Copy nothing from the entries below except the lines from the one containing "4: (131, 41, 5.30)" through the one containing "16: (426, 223, 3.83)", and copy those exactly.

- - -

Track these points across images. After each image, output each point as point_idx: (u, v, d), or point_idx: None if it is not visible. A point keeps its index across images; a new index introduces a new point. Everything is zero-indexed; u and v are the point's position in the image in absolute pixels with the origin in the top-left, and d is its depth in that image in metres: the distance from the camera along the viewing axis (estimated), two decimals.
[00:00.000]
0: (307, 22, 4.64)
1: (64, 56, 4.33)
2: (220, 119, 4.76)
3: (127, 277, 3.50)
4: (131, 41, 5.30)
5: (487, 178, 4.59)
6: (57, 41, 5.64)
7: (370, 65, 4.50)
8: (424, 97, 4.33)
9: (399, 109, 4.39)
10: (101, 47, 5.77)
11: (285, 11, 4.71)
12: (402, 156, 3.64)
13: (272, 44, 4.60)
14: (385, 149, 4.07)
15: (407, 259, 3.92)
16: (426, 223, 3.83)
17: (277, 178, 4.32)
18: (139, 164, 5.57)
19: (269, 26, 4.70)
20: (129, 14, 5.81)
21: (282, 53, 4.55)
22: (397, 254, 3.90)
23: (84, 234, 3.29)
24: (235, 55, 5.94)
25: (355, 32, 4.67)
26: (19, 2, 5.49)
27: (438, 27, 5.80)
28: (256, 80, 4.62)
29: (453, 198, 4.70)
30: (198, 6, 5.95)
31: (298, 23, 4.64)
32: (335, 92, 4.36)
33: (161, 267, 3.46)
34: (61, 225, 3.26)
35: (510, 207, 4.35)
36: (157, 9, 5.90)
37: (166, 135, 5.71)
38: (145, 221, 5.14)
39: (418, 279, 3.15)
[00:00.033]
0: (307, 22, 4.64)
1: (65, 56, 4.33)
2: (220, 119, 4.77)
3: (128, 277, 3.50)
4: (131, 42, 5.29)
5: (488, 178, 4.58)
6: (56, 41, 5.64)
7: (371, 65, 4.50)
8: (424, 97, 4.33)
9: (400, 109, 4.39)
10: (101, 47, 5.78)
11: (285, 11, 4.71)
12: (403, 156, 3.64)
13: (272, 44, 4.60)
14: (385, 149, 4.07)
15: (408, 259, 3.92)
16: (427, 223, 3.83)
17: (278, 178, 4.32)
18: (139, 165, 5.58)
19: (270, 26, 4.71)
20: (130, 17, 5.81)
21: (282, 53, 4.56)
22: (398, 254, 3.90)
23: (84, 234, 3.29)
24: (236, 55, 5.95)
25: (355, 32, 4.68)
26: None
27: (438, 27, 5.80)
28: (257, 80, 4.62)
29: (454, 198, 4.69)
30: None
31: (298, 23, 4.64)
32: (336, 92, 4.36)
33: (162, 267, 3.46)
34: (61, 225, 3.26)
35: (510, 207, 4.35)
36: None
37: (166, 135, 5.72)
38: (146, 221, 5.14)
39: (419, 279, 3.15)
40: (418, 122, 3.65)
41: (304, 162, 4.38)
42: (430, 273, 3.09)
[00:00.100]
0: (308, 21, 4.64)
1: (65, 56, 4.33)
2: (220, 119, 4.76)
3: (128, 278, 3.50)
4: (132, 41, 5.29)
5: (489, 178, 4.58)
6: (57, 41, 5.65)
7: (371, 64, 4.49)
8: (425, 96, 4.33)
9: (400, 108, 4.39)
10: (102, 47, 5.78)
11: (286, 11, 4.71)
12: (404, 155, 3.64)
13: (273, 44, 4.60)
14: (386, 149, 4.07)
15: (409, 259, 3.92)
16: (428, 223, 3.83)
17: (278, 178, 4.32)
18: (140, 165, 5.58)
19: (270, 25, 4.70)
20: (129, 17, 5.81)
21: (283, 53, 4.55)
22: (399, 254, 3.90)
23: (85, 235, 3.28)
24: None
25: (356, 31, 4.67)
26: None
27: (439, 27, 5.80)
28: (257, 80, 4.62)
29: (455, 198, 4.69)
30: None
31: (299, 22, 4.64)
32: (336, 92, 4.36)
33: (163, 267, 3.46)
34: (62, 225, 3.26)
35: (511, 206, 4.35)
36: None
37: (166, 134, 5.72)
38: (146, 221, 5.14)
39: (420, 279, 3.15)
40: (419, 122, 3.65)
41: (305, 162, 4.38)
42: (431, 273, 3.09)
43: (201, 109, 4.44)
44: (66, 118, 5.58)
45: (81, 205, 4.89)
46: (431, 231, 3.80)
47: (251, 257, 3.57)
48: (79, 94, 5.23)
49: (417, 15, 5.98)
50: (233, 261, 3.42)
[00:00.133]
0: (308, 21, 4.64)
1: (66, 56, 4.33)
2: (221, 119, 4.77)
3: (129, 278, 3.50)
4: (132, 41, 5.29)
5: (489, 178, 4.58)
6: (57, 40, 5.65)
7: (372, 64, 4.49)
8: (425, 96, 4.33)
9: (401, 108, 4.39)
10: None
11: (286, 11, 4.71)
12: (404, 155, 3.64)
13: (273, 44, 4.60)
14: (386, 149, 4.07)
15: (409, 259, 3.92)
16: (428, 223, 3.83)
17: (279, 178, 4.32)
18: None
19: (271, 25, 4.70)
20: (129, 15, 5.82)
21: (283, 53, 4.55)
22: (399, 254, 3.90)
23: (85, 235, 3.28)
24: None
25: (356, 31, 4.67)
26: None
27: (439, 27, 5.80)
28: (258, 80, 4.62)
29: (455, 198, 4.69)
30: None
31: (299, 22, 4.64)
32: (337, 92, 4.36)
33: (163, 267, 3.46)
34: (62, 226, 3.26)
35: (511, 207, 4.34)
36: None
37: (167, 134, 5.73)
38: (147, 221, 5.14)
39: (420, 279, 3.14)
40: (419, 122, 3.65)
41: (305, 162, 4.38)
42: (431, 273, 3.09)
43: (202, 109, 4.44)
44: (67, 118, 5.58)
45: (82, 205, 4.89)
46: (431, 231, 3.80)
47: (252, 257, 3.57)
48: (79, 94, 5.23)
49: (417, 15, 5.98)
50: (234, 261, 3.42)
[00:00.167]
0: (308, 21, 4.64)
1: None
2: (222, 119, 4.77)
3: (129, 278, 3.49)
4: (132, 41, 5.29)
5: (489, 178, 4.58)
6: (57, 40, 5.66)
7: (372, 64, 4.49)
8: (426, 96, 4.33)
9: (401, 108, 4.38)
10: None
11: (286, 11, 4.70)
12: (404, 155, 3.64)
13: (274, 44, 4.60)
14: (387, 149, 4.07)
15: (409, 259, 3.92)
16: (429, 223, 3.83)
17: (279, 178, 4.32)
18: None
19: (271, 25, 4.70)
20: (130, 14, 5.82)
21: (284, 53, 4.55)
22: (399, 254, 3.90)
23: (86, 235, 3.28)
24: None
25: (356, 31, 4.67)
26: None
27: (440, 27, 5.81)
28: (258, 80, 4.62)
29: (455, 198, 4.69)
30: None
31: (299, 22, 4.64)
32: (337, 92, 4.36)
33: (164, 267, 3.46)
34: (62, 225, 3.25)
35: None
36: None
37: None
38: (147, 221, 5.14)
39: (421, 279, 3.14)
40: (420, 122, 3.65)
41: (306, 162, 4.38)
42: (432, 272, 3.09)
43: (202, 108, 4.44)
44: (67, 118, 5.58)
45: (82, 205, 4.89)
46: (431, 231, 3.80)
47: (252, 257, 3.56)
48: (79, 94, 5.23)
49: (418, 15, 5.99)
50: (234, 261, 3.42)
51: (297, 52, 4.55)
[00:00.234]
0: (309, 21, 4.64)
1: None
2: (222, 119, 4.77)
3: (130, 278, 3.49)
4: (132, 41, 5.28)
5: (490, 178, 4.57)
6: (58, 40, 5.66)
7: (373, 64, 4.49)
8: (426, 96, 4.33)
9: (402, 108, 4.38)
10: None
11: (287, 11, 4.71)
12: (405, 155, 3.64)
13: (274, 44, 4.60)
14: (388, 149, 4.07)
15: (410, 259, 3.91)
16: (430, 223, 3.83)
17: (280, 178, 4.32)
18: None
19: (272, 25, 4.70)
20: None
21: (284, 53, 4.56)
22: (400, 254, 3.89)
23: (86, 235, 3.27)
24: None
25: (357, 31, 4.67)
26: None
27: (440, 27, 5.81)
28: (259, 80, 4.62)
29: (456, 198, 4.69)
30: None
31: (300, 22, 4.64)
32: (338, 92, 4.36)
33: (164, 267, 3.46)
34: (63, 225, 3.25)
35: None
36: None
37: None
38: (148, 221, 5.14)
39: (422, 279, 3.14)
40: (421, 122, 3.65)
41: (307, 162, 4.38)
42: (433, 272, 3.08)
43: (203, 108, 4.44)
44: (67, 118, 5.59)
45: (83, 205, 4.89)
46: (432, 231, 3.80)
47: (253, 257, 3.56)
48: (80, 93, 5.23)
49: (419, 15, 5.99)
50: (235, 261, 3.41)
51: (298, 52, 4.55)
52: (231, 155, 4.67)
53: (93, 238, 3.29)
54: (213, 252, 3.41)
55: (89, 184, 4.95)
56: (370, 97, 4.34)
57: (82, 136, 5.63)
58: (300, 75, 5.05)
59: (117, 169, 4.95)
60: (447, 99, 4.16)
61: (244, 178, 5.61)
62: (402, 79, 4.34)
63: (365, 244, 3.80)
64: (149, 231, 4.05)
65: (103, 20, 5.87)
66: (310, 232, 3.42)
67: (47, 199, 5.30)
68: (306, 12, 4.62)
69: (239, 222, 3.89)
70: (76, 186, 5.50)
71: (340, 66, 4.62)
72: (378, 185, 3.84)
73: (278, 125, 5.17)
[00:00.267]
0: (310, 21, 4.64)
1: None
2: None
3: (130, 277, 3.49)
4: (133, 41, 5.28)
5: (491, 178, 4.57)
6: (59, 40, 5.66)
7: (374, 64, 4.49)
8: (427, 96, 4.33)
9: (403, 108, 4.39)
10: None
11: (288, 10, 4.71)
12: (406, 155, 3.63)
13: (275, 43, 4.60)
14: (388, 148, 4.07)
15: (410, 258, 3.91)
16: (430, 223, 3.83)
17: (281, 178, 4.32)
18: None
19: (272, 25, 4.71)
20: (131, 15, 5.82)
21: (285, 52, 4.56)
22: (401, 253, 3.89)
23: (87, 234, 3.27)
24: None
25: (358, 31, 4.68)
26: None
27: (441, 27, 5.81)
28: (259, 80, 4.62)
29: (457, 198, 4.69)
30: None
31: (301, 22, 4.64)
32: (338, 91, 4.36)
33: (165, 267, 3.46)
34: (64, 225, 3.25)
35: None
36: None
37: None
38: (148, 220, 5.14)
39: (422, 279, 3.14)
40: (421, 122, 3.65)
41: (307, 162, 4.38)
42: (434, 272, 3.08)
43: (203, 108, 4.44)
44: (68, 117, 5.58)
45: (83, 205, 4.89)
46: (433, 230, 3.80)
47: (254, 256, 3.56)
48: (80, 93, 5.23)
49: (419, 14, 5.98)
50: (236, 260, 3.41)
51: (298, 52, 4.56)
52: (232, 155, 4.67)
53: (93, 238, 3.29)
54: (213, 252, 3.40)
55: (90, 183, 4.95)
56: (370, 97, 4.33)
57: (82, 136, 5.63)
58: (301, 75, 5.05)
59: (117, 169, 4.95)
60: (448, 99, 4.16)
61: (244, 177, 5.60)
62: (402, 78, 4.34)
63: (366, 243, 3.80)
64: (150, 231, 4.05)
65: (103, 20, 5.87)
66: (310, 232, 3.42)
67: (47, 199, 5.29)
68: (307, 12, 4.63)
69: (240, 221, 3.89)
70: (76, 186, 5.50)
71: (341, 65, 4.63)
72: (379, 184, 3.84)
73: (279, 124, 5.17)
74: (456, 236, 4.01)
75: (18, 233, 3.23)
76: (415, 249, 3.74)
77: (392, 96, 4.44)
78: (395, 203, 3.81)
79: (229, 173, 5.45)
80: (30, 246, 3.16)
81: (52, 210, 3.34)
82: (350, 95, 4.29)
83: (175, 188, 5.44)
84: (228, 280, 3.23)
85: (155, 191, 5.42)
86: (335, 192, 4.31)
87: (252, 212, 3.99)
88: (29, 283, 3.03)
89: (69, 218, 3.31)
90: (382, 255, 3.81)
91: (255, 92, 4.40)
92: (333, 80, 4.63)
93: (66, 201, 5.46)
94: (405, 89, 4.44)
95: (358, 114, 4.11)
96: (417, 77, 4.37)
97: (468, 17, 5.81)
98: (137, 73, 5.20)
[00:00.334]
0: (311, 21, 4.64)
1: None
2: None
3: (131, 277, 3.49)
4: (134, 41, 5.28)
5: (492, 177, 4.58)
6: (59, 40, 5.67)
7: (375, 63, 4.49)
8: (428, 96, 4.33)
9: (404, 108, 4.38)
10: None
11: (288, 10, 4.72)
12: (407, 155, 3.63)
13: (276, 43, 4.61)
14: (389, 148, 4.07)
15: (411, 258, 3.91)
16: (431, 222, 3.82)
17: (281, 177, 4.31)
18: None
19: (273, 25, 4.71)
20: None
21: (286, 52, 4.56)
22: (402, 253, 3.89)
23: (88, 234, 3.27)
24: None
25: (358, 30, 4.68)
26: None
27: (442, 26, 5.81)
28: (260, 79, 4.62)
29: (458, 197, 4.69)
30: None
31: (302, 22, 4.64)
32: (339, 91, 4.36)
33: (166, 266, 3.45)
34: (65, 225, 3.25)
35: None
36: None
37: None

- - -

Exercise solution:
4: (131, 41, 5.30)
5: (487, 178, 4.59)
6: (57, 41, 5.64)
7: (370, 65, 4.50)
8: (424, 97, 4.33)
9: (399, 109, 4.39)
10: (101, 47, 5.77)
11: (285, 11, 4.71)
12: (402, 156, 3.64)
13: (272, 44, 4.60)
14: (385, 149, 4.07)
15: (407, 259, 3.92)
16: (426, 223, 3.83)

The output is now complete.